Hello I just purchased a home and decided I wanted to see if anyone has ever raised a low ceiling height?  I have a 7'4" ceiling that I would like to raise 8" to the More normal 8' ceiling height.  This is a Gable roof 5/12 pitch Unfinished attic space above with 2x6 rafters spaced at 24oc. The ceiling I want to raise is a living room kitchen combo. 20x24, and the master bedroom  at the end of hallway 24x16. I have got a few ideas about how others cut the existing ceiling joist and moved them up one at a time leaving the end for part of a box to form a tray ceiling. Has anyone done something like that before? 
 I am worried about my walls being pushed out by lateral thrust so the end result will probable being have an engineer look over this.


----------



## guyod

i was tempted to do something like but my roof was shoot so i ended up riping the roof off and raising the walls... not something i would suggest..


----------



## Pinocchio

You don't necessarily need engineering, although it is a good idea nevertheless.

Your local code office or knowledgeable framing contractor can also assist with sizing the new joists and rafters and spans.

Here's your problem:

When ceiling joists are fastened directly on top of bearing wall plates to resist the outward thrust from roof loads and fastened along side the rafters at that location, they are in the best poisiton to create a stable roof assembly.

Once one moves ceiling joists vertically above the bearing walls...the design not only reduces the ability of the rafters themsleves to resist those loads and keep the bearing walls from spreading....the design also reduces the ability of the rafters to resist loads placed upon them from things like snow and wind.

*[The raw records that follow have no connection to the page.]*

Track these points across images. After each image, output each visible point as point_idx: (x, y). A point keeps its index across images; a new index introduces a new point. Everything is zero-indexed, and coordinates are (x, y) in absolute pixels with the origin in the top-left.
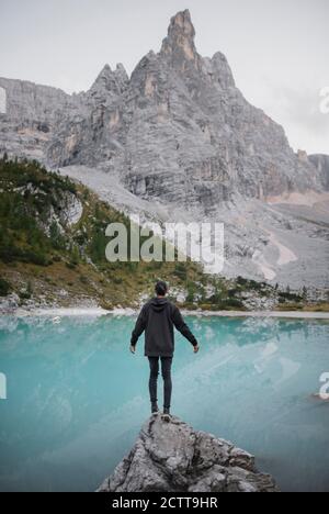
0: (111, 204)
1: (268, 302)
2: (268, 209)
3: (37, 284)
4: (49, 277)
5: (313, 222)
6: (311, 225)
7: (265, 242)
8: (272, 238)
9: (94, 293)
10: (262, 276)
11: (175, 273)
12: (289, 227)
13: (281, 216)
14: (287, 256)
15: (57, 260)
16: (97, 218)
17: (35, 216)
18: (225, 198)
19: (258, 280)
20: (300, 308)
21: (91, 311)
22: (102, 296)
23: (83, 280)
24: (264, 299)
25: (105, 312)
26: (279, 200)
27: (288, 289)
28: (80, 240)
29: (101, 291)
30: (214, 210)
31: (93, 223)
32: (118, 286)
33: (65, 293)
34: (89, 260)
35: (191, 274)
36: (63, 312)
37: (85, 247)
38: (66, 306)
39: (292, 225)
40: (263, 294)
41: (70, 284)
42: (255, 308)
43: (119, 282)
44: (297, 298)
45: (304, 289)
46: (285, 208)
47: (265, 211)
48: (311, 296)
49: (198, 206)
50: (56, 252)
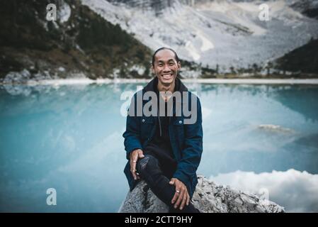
0: (92, 8)
1: (195, 74)
2: (197, 14)
3: (42, 64)
4: (50, 58)
5: (225, 23)
6: (223, 25)
7: (194, 36)
8: (199, 33)
9: (82, 69)
10: (191, 58)
11: (137, 56)
12: (209, 26)
13: (204, 18)
14: (208, 45)
15: (55, 47)
16: (81, 16)
17: (35, 14)
18: (169, 5)
19: (189, 60)
20: (215, 77)
21: (82, 81)
22: (88, 71)
23: (75, 61)
24: (193, 72)
25: (91, 81)
26: (204, 8)
27: (208, 66)
28: (71, 33)
29: (88, 67)
30: (162, 13)
31: (78, 20)
32: (99, 65)
33: (62, 69)
34: (78, 47)
35: (147, 56)
36: (62, 82)
37: (74, 38)
38: (64, 78)
39: (212, 25)
40: (192, 69)
41: (66, 64)
42: (187, 77)
43: (98, 62)
44: (212, 71)
45: (218, 66)
46: (207, 13)
47: (195, 15)
48: (221, 70)
49: (151, 10)
50: (54, 41)
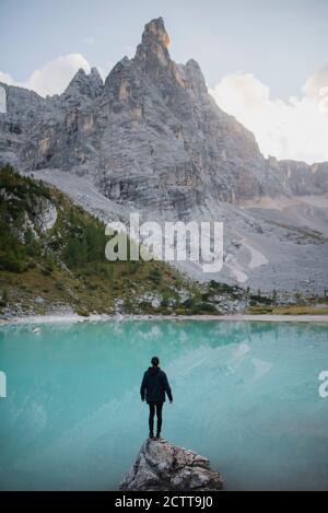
0: (86, 209)
1: (240, 305)
2: (240, 213)
3: (12, 291)
4: (25, 284)
5: (283, 226)
6: (281, 228)
7: (237, 246)
8: (243, 242)
9: (70, 300)
10: (234, 279)
11: (150, 278)
12: (260, 231)
13: (252, 220)
14: (258, 259)
15: (32, 266)
16: (73, 223)
17: (9, 222)
18: (198, 203)
19: (230, 283)
20: (270, 311)
21: (67, 318)
22: (77, 302)
23: (59, 287)
24: (236, 302)
25: (82, 319)
26: (251, 204)
27: (259, 292)
28: (55, 246)
29: (77, 297)
30: (188, 214)
31: (67, 228)
32: (93, 292)
33: (40, 300)
34: (64, 266)
35: (165, 278)
36: (39, 319)
37: (60, 252)
38: (43, 313)
39: (263, 229)
40: (235, 297)
41: (46, 291)
42: (228, 312)
43: (94, 288)
44: (267, 301)
45: (275, 292)
46: (256, 212)
47: (237, 215)
48: (281, 299)
49: (172, 210)
50: (31, 259)
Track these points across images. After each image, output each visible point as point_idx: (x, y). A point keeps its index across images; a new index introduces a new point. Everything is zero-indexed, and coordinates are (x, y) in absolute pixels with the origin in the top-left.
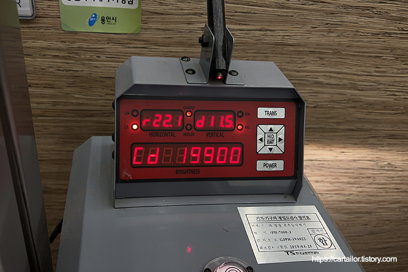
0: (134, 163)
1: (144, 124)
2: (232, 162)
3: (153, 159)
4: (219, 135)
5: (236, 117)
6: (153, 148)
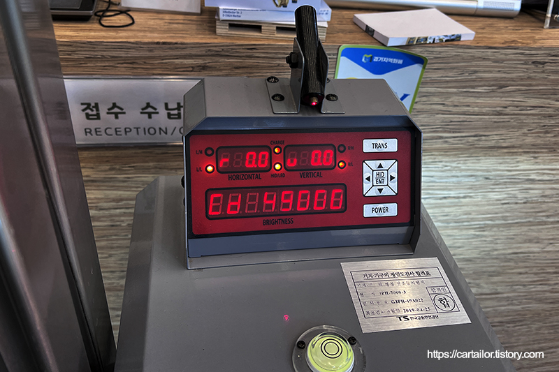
0: (210, 213)
1: (221, 166)
2: (333, 208)
3: (234, 208)
4: (316, 175)
5: (337, 152)
6: (233, 195)
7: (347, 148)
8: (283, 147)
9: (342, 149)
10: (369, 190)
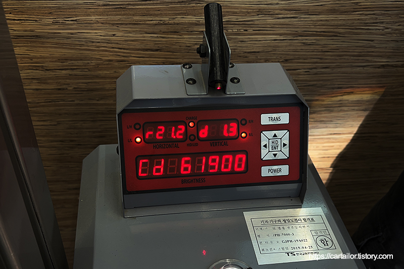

The result is, the higher you raise the joists above the top plate of the walls, the weaker the rafters become, to point that, depending on how high the joists are raised, the rafters themselves may also need to be replaced or increased in size or spacing to accomodate the loads.

Bottom line is, a design professional or code offical will usually need to assess the loads by your proposed design to see if it will work before you do anything.


----------



## kp33

Thanks pinoccho for your reply. Have u seen this done before, raising the rafter tie up alittle to gain ceiling height and boxing in your angle to form a tray ceiling?


----------



## Pinocchio

Yes, I have seen it done before and have done it.

You just need to make sure you are not weakening the overall structure of the roof assembly in raising the joists.


----------



## dufunnel

Hey kp, did you ever get this solved?  How did you do it?  I'm in a similar situation and looking for some information.


----------



## ncatal

I have the same situation can a do something like what a drew in this sketch?


----------